15. The network management node according to claim 12, wherein the receiver is further configured to receive a second set of performance measurements in addition to the measurements included in the first set of performance measurements.

16. The network management node according to claim 15, wherein the first set of performance measurements includes performance measurements from multiple first measurement paths through the network elements, each measurement path including a subset of network elements, the second set of performance measurements representing performance measurements generated on at least a second measurement path, and wherein the step of localizing the fault is repeated for the second set of performance measurements.

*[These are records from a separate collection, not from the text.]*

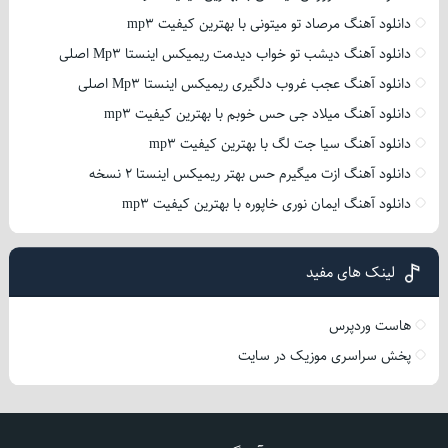
دانلود آهنگ مرصاد تو میتونی با بهترین کیفیت mp3
دانلود آهنگ دیشب تو خواب دیدمت ریمیکس اینستا Mp3 اصلی
دانلود آهنگ عجب غروب دلگیری ریمیکس اینستا Mp3 اصلی
دانلود آهنگ میلاد جی حس خوبم با بهترین کیفیت mp3
دانلود آهنگ سیا جت لگ با بهترین کیفیت mp3
دانلود آهنگ ازت میگیرم حس بهتر ریمیکس اینستا 2 نسخه
دانلود آهنگ ایمان نوری خاپوره با بهترین کیفیت mp3
لینک های مفید
هاست وردپرس
پخش سراسری موزیک در سایت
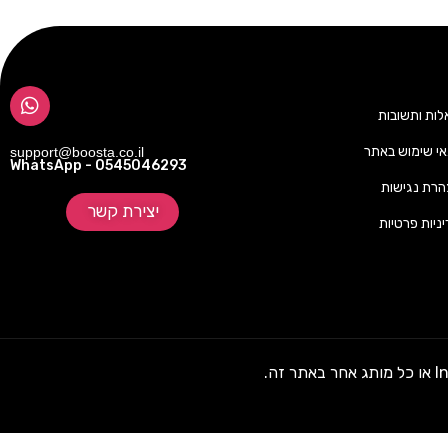
ות ותשובות
י שימוש באתר
support@boosta.co.il
WhatsApp - 0545046293
רת נגישות
יצירת קשר
ניות פרטיות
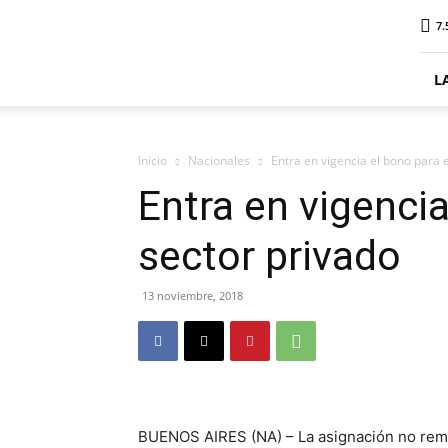
ElDigitalSenillosa
7.
L
Inicio
Nacionales
Entra en vigencia el bono para e
Entra en vigencia
sector privado
13 noviembre, 2018
BUENOS AIRES (NA) – La asignación no remun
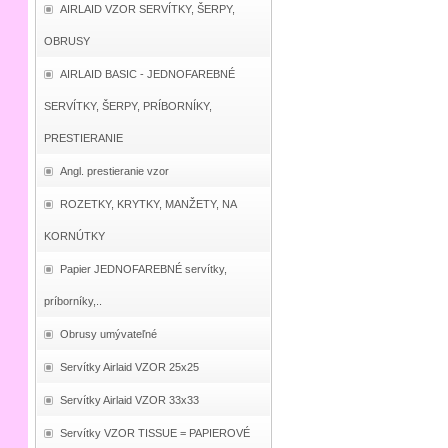
AIRLAID VZOR SERVÍTKY, ŠERPY,
OBRUSY
AIRLAID BASIC - JEDNOFAREBNÉ
SERVÍTKY, ŠERPY, PRÍBORNÍKY,
PRESTIERANIE
Angl. prestieranie vzor
ROZETKY, KRYTKY, MANŽETY, NA
KORNÚTKY
Papier JEDNOFAREBNÉ servítky,
príborníky,..
Obrusy umývateľné
Servítky Airlaid VZOR 25x25
Servítky Airlaid VZOR 33x33
Servítky VZOR TISSUE = PAPIEROVÉ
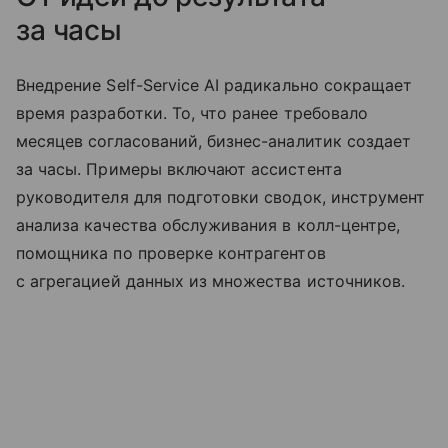
за часы
Внедрение Self-Service AI радикально сокращает
время разработки. То, что ранее требовало
месяцев согласований, бизнес-аналитик создает
за часы. Примеры включают ассистента
руководителя для подготовки сводок, инструмент
анализа качества обслуживания в колл-центре,
помощника по проверке контрагентов
с агрегацией данных из множества источников.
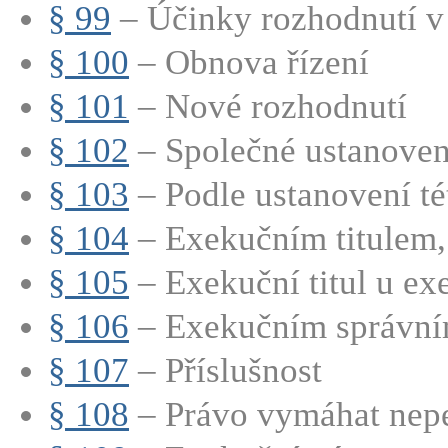
§ 99
– Účinky rozhodnutí v
§ 100
– Obnova řízení
§ 101
– Nové rozhodnutí
§ 102
– Společné ustanoven
§ 103
– Podle ustanovení tét
§ 104
– Exekučním titulem, 
§ 105
– Exekuční titul u ex
§ 106
– Exekučním správním
§ 107
– Příslušnost
§ 108
– Právo vymáhat nepe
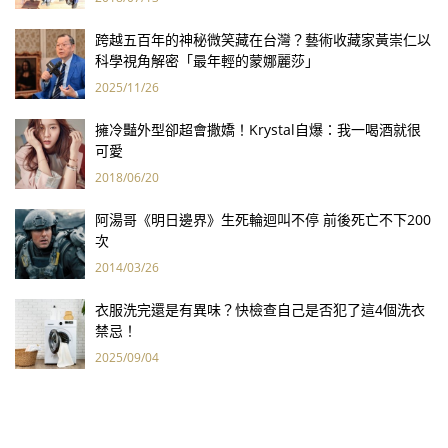
跨越五百年的神秘微笑藏在台灣？藝術收藏家黃崇仁以
科學視角解密「最年輕的蒙娜麗莎」
2025/11/26
擁冷豔外型卻超會撒嬌！Krystal自爆：我一喝酒就很
可愛
2018/06/20
阿湯哥《明日邊界》生死輪迴叫不停 前後死亡不下200
次
2014/03/26
衣服洗完還是有異味？快檢查自己是否犯了這4個洗衣
禁忌！
2025/09/04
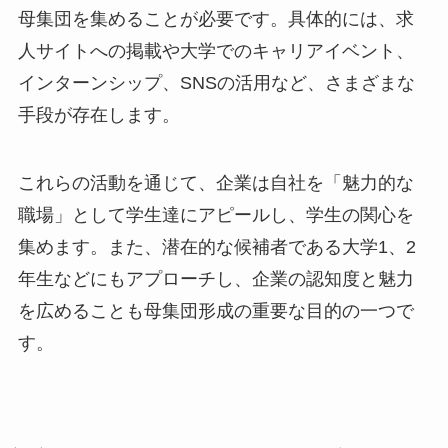
母集団を集めることが必要です。具体的には、求
人サイトへの掲載や大学でのキャリアイベント、
インターンシップ、SNSの活用など、さまざまな
手段が存在します。
これらの活動を通じて、企業は自社を「魅力的な
職場」として学生達にアピールし、学生の関心を
集めます。また、潜在的な候補者である大学1、2
年生などにもアプローチし、企業の認知度と魅力
を広めることも母集団形成の重要な目的の一つで
す。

17. The network management node according to claim 15, wherein the second set of performance measurements represents performance measurements of other types to those given in the first set of performance measurements and wherein the second set of performance measurements are provided as an input to the fault type inference unit to infer the type of fault.

18. The network management node according to claim 15, wherein the second set of performance measurements represents more frequent performance measurements than those given in the first set of performance measurements, and wherein the fault type inference unit uses the second set of performance measurements to anticipate future service degradation.

19. The network management node according to claim 16, wherein the second set of performance measurements is a combination of measurements on the at least second measurement path, measurements of other types and more frequent measurements to those given in the first set of performance measurements.